Le Japon va lever un ordre d'exclusion portant sur une zone proche de la centrale nucléaire accidentée de Fukushima, ont annoncé les autorités japonaises lundi. Cette mesure va permettre à quelque 300 réfugiés de retourner chez eux.

"La levée formelle de l'ordre d'évacuation prendra effet le 1er avril et concernera 300 personnes" dont les maisons sont à Tamura, une ville à une vingtaine de kilomètres à l'ouest de la centrale, a expliqué un responsable du cabinet du Premier ministre.

Dans les deux années à venir, jusqu'à 30'000 personnes seront autorisées à retourner dans leur logement d'origine, a ajouté ce responsable. Elles avaient dû le quitter en raison des fortes radiations émanant du site nucléaire dévasté.

Mais les anciens résidents des zones évacuées sont divisés sur l'opportunité ou non de retourner chez eux. Certains craignent pour leur santé en raison des niveaux résiduels de radiation mesurés sur place.

20 millisieverts par an

Les zones proches de la centrale Fukushima Daiichi peuvent être déclarées comme de nouveau habitables si une personne y est exposée à une dose radioactive de moins de 20 millisieverts par an.
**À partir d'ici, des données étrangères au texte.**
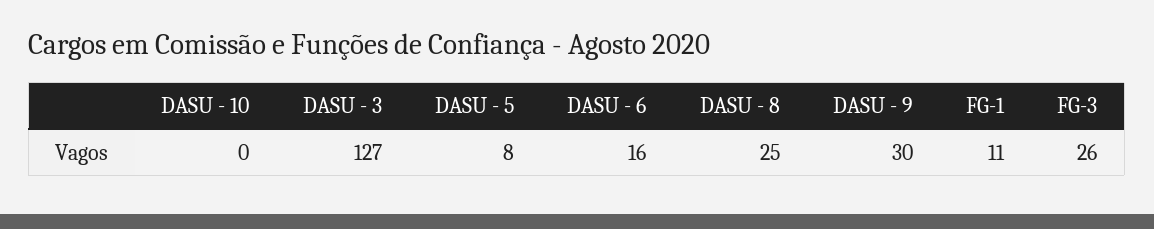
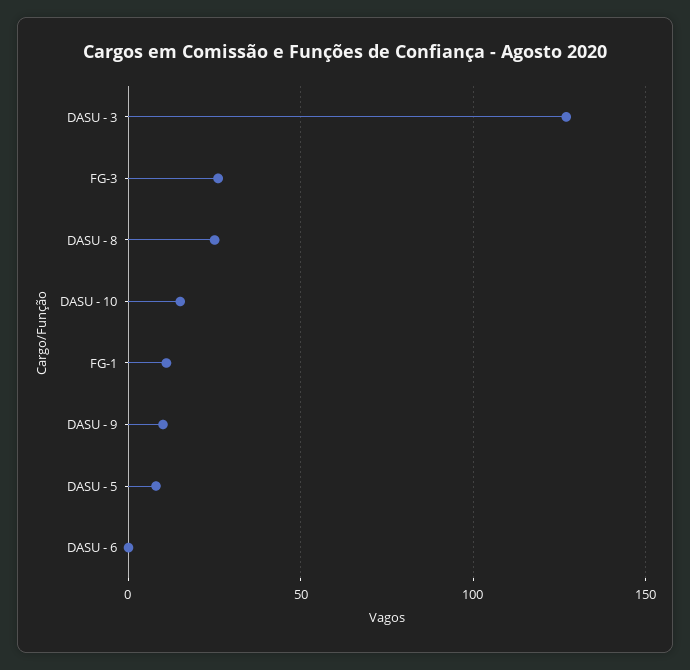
DASU - 10: 0 -> 15
DASU - 6: 16 -> 0
DASU - 9: 30 -> 10

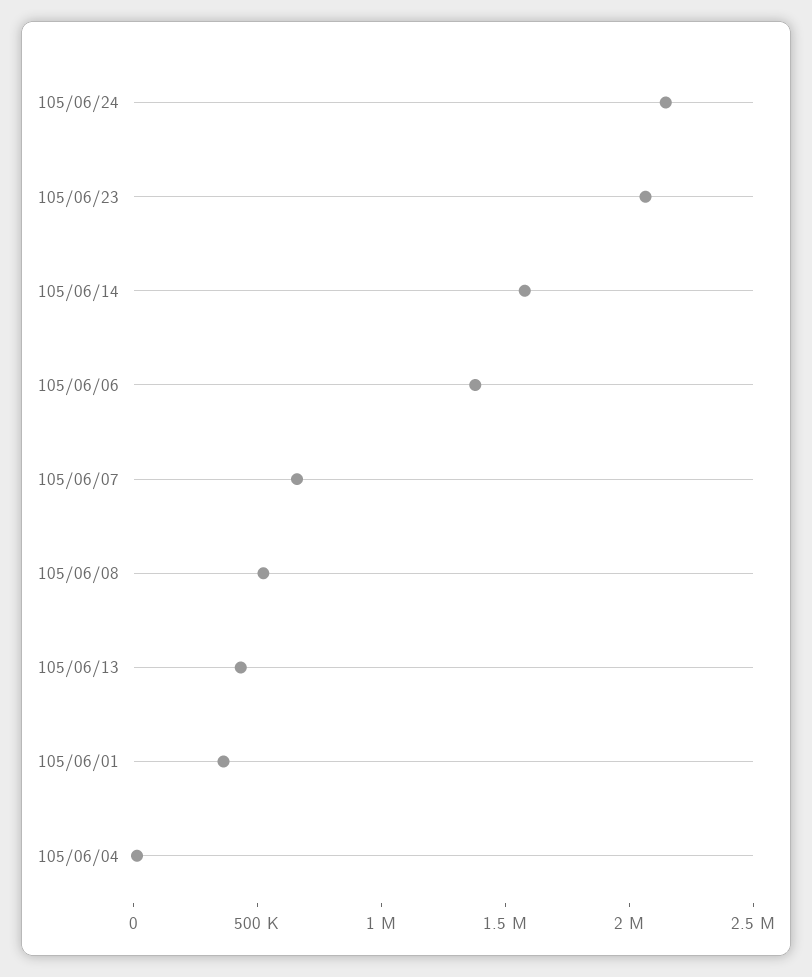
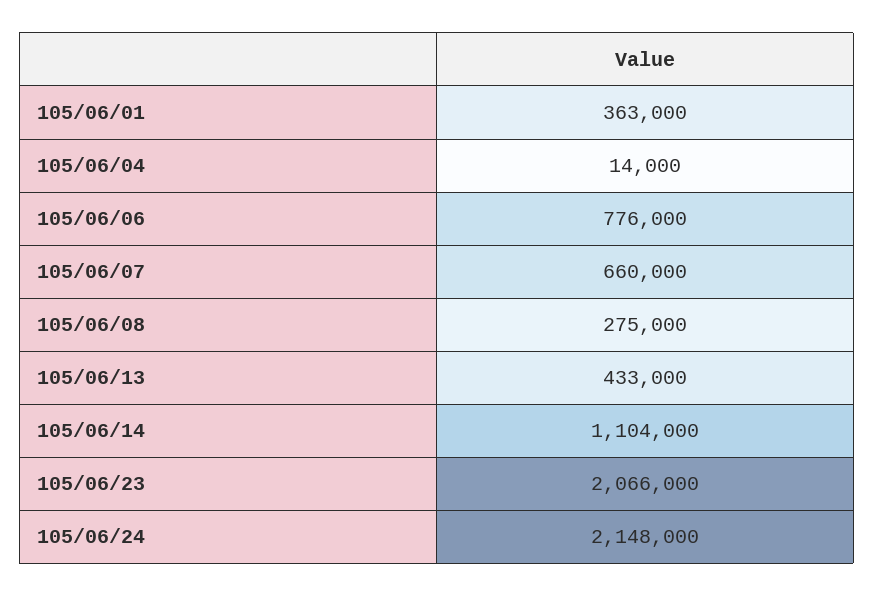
105/06/14: 1600000 -> 1104000
105/06/06: 1400000 -> 776000
105/06/08: 500000 -> 275000

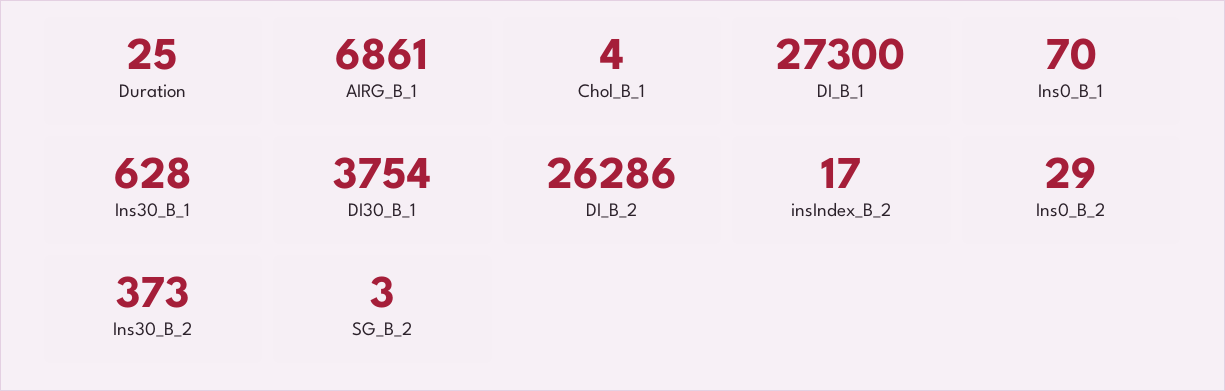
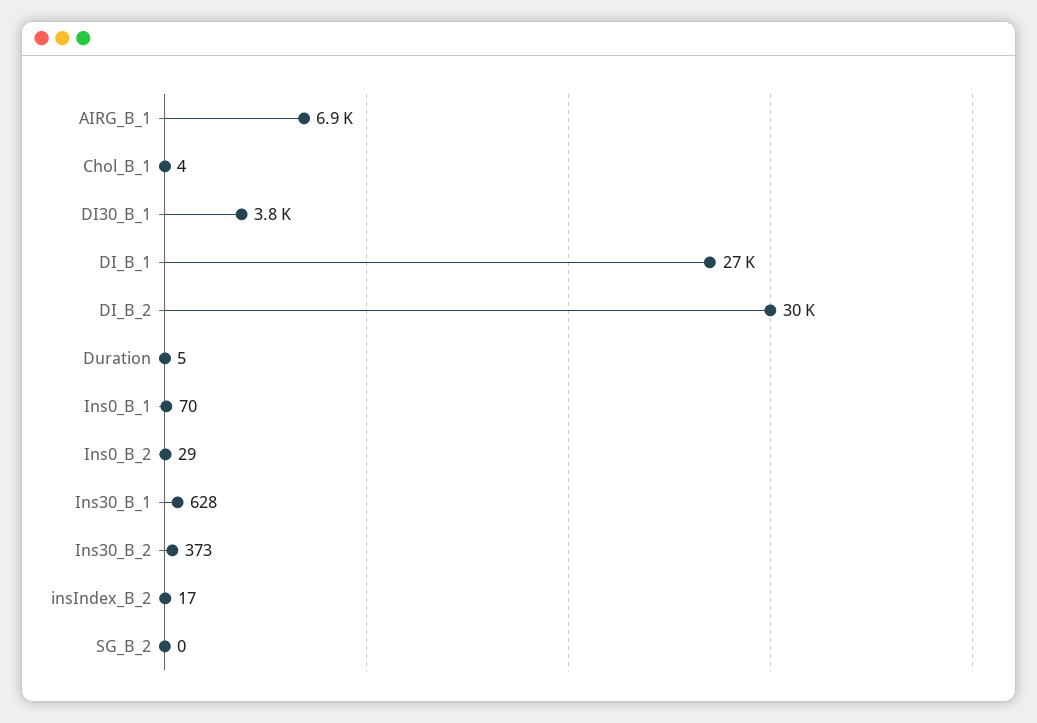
Duration: 25 -> 5
DI_B_2: 26286 -> 30000
SG_B_2: 3 -> 0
Les autorités voudraient que les travaux de décontamination abaissent ce niveau à un millisievert par an.

La Commission internationale de protection radiologique recommande une exposition moyenne d'un millisievert par an, mais estime qu'en dessous de 100 millisieverts par an, il n'y a pas de hausse importante de risque de cancer.

Séisme, tsunami et accident nucléaire

Le responsable gouvernemental a précisé qu'une fois l'ordre d'exclusion levé, les personnes qui avaient quitté la zone seront libres d'y revenir ou non.

Quel que soit leur choix, "leurs indemnités liées à la chute de valeur des propriétés et au chômage dans la zone continueront de leur être versées" par le gouvernement et Tepco, l'opérateur de la centrale.

Près de trois ans après le séisme, le tsunami et l'accident nucléaire de Fukushima dans le nord-est du Japon, une centaine de milliers de personnes originaires de la région dévastée ne sont toujours pas rentrées chez elles.

Le tremblement de terre et le raz-de-marée avaient fait plus de 18'000 morts et entraîné une catastrophe nucléaire.